= Jan Mikusiński =

Polish mathematician

Jan Mikusiński (April 3, 1913 – July 27, 1987) was a Polish mathematician based at the University of Wrocław known for his pioneering work in mathematical analysis.

Mikusiński was born in Stanisławów in 1913 and developed an operational calculus, known as the Calculus of Mikusiński (MSC 44A40), which is relevant for solving differential equations. His operational calculus is based upon an algebra of the convolution of functions with respect to the Fourier transform. From the convolution product he goes on to define what in other contexts is called the field of fractions or a quotient field. These ordered pairs of functions Mikusiński calls "operators", the "Mikusiński operators".
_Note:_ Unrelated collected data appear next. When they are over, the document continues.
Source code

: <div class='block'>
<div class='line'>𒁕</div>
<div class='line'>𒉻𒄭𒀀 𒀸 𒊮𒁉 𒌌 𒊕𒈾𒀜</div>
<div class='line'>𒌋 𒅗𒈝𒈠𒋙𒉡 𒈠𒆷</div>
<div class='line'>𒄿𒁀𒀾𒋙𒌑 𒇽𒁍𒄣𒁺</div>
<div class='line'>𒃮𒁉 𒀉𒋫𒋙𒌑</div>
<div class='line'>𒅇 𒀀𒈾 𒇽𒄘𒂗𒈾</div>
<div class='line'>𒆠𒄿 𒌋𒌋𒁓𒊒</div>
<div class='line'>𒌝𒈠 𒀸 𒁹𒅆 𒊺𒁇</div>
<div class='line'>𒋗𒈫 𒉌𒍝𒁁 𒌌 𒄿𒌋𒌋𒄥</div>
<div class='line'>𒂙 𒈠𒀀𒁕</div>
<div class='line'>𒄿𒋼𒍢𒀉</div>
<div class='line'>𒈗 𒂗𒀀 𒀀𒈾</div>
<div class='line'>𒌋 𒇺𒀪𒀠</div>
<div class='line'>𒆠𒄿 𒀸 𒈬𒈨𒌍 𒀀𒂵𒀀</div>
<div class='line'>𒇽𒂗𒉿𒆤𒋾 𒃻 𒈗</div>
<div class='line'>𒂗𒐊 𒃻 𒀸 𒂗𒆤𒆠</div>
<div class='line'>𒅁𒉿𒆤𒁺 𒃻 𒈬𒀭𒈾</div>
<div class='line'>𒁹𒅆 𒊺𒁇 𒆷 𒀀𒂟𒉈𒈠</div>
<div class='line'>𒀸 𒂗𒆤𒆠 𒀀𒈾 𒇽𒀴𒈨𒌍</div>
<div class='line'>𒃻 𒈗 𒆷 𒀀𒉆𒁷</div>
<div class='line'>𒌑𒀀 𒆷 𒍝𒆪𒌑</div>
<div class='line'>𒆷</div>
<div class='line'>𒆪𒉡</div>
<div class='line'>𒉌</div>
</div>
He is also well known for Mikusinski's cube, the Antosik–Mikusinski theorem, and Mikusinski convolution algebra.

Mikusiński died in Katowice in 1987. A street in Katowice is named after him.

==Selected publications==
- An Introduction to Analysis - From Number to Integral. Wiley 1993
- The Operational Calculus. Pergamon Press, Oxford 1983
- Operatorenrechnung. VEB Deutscher Verlag der Wissenschaften, Berlin 1957.
- The Bochner Integral. Birkhäuser 1978.
- with Piotr Antosik, Roman Sikorski: Theory of distributions – the sequential approach. Elsevier 1973.
- with Stanisław Hartman: The theory of Lebesgue Measure and Integration. Pergamon Press, Oxford 1961.